Basj Basj - 25 days ago 7
Git Question

How to handle a first pull-request

Let's say I have a repository

myproject
on GitHub.

A user named
userblah
proposed a pull-request.

I tried the following, in order to test his modifications :

git checkout -b userblah-test
git pull https://github.com/userblah/myproject.git


Then I had access to his version in my folder, this is ok.

Then I decided to modify a few things in his code : I opened the code in text editor, did some modifications and saved.

Then I wanted to switch to my
master
branch again, but I an error saying that I cannot switch to master because non-committed modifications had been done on the current branch
userblah-test
.

What are the correct commands to handle of a pull-request properly?

I mean :


  1. Pull the user's code into a new branch

  2. Modify his code a little bit according to my tastes

  3. Push this in my
    master
    , such that the user name
    userblah
    will be registred as contributor of the file


Answer

I think you're probably looking to perform a merge, which will take changes from one branch, and 'merge' (combine) them with changes on another.

Assuming you want to make changes to the proposed code:

  1. git checkout -b userblah-test (checks out a new branch named userblah-test)
  2. git pull https://github.com/userblah/myproject.git (pull in proposed changes from userblah)
  3. Make your changes
  4. git add . (the . adds all modified files)
  5. git commit (commits the changes - it's important to note that you are committing your changes to the current branch only, i.e userblah-test)
  6. git checkout master (checks out master branch before merging)
  7. git merge userblah-test (merges all changes made on userblah-test with current branch)

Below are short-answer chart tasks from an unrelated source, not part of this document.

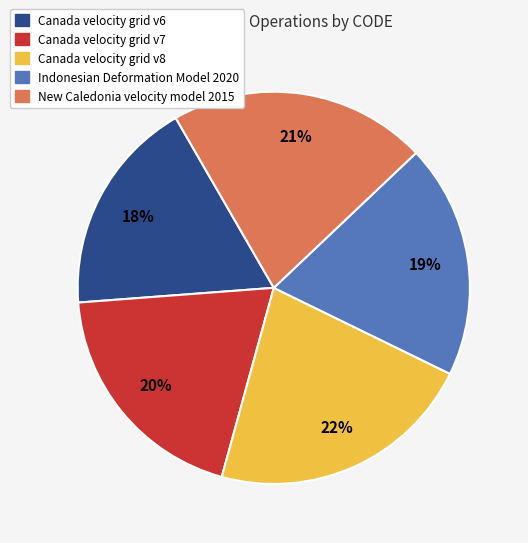

To the nearest percent, what percentage of the pie is Canada velocity grid v8?

22%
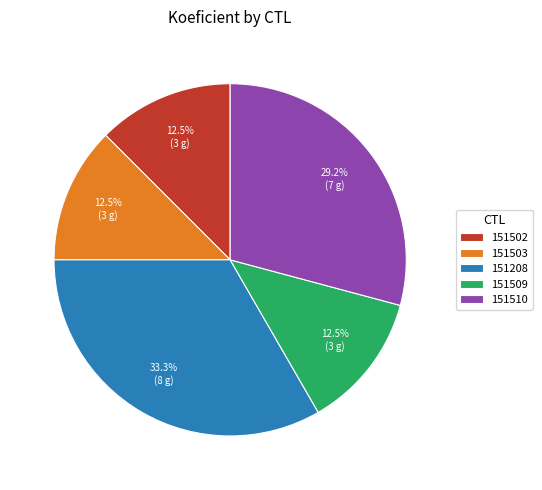

Count the number of slices in the pie.

5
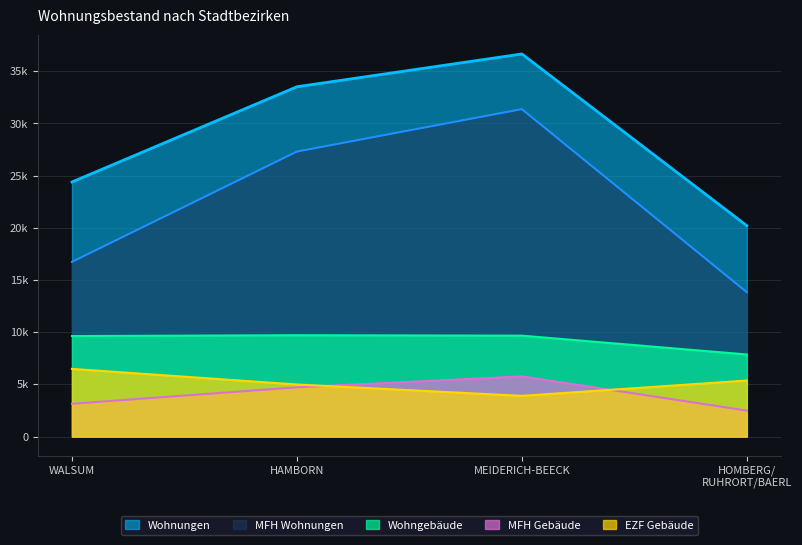

True or false: EZF Gebäude and Wohngebäude cross at least once.

False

However, if the pull request has been submitted through GitHub, I suggest you inform the original author about changes that you would like to make in the pull request comments. The author should be willing to make these changes themselves and add them to the pull request. You can then merge his PR in using GitHub's own web interface - see here for more info.

Pull requests are intended to promote discussion around code, if you're not 100% happy with the changes this person has proposed - tell them!